The word biophilia is sometimes misused by architects to buttress the case for “green” aspects of otherwise non-adaptive designs. Yes, the presence of plants is therapeutic — a key property of biophilic architecture — but a building’s structure itself must be healing as well if it is not to induce anxiety. The healing properties of sculptural buildings by star architects will be seen as inadequate once the lessons of biophilia are better understood. Biophilia does not mean adding “green” elements to sculptural designs in order to make them more alluring to clients. That is top-down design. Rather, biophilia means designing structures from the bottom up by infusing architecture’s schema with processes parallel to those of biology to develop and reproduce. These processes heal because they reflect the ordered complexity associated with the adaptivity of natural systems. Correctly applying biophilia presupposes a desire to learn from nature. With or without shrubbery, top-down sculptural design actually impedes the workings of nature. Mixing real pieces of nature with anxiety-inducing forms and surfaces is not biophilia but schizophrenia.

Many architects believe that they can superficially copy an organic form to achieve a healing space. All that achieves is to create an abstract sculpture. Working knowledge of biophilia is sacrificed for the sake of visual novelty. The image-based design paradigm, however widely applauded by architecture critics and the global media, misunderstands biophilia and repudiates nature’s role in the design process. To mimic natural forms is not to be inspired by nature. To use nature’s genius to design places that are genuinely more natural, hence more healthy, is truly to be inspired by nature.

Readings:

Christopher Alexander (2001-2005) The Nature of Order, Books 1-4, Center for Environmental Structure, Berkeley, California. Book 1: The Phenomenon of Life, 2001; Book 2: The Process of Creating Life, 2002; Book 3: A Vision of a Living World, 2005; Book 4: The Luminous Ground, 2004.
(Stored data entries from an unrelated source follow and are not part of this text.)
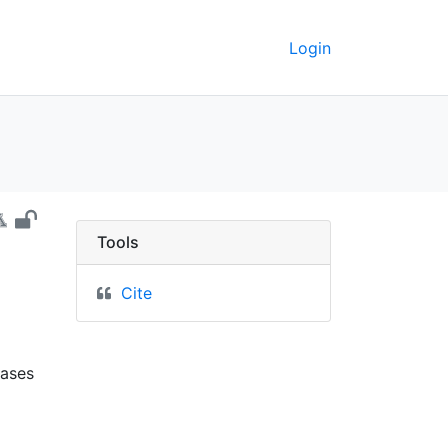
Login
nnesota - UC Berkeley 
Tools
Cite
N
lases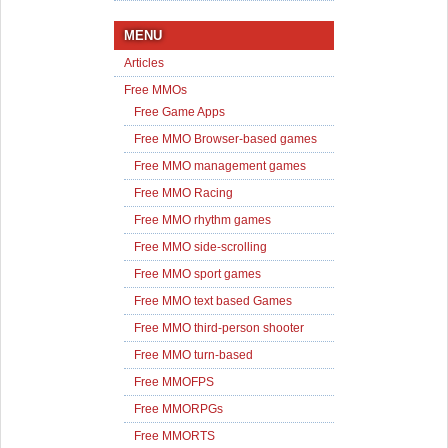
MENU
Articles
Free MMOs
Free Game Apps
Free MMO Browser-based games
Free MMO management games
Free MMO Racing
Free MMO rhythm games
Free MMO side-scrolling
Free MMO sport games
Free MMO text based Games
Free MMO third-person shooter
Free MMO turn-based
Free MMOFPS
Free MMORPGs
Free MMORTS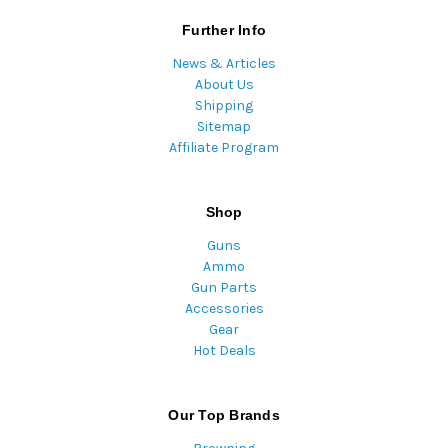
Further Info
News & Articles
About Us
Shipping
Sitemap
Affiliate Program
Shop
Guns
Ammo
Gun Parts
Accessories
Gear
Hot Deals
Our Top Brands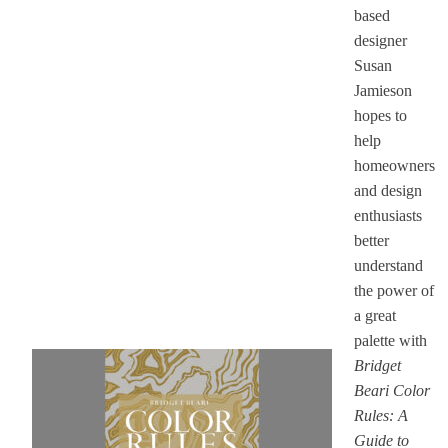
based
designer
Susan
Jamieson
hopes to
help
homeowners
and design
enthusiasts
better
understand
the power of
a great
palette with
Bridget
Beari Color
Rules: A
Guide to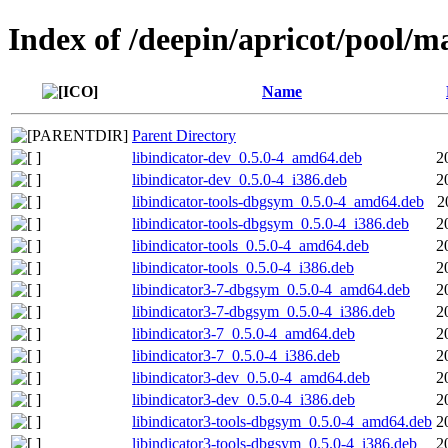
Index of /deepin/apricot/pool/ma
Name
Parent Directory
libindicator-dev_0.5.0-4_amd64.deb
2
libindicator-dev_0.5.0-4_i386.deb
2
libindicator-tools-dbgsym_0.5.0-4_amd64.deb
2
libindicator-tools-dbgsym_0.5.0-4_i386.deb
2
libindicator-tools_0.5.0-4_amd64.deb
2
libindicator-tools_0.5.0-4_i386.deb
2
libindicator3-7-dbgsym_0.5.0-4_amd64.deb
2
libindicator3-7-dbgsym_0.5.0-4_i386.deb
2
libindicator3-7_0.5.0-4_amd64.deb
2
libindicator3-7_0.5.0-4_i386.deb
2
libindicator3-dev_0.5.0-4_amd64.deb
2
libindicator3-dev_0.5.0-4_i386.deb
2
libindicator3-tools-dbgsym_0.5.0-4_amd64.deb
2
libindicator3-tools-dbgsym_0.5.0-4_i386.deb
2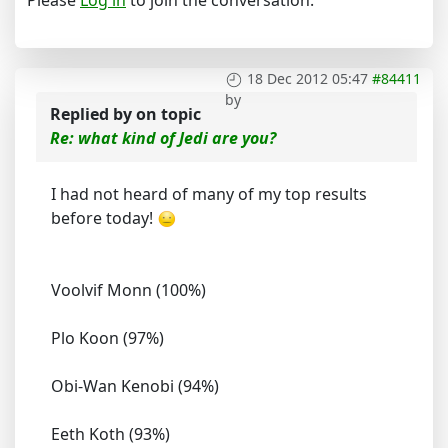
18 Dec 2012 05:47
#84411
by
Replied by
on topic
Re: what kind of Jedi are you?
I had not heard of many of my top results
before today!
Voolvif Monn (100%)
Plo Koon (97%)
Obi-Wan Kenobi (94%)
Eeth Koth (93%)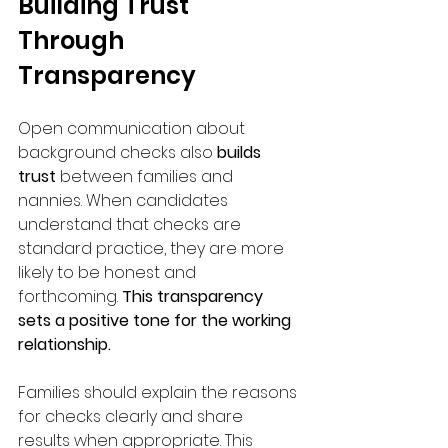
Building Trust 
Through 
Transparency
Open communication about 
background checks also
 builds 
trust
 between families and 
nannies. When candidates 
understand that checks are 
standard practice, they are more 
likely to be honest and 
forthcoming. 
This transparency 
sets a positive tone for the working 
relationship.
Families should explain the reasons 
for checks clearly and share 
results when appropriate. This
Stephen R. Kellert, Judith Heerwagen & Martin Mador, Editors (2008) Biophilic Design: The Theory, Science and Practice of Bringing Buildings to Life, John Wiley, New York.

Michael W. Mehaffy & Nikos A. Salingaros (2015) Design for a Living Planet: Settlement, Science, and the Human Future, Sustasis Press, Portland, Oregon and Vajra Books, Kathmandu, Nepal.

Nikos A. Salingaros (2013) Unified Architectural Theory: Form, Language, Complexity, Sustasis Press, Portland, Oregon and Vajra Books, Kathmandu, Nepal. Chapter 16 (No. 10 online) “Biophilia: Our Evolved Kinship To Biological Forms” is republished in ArchDaily, May 2015.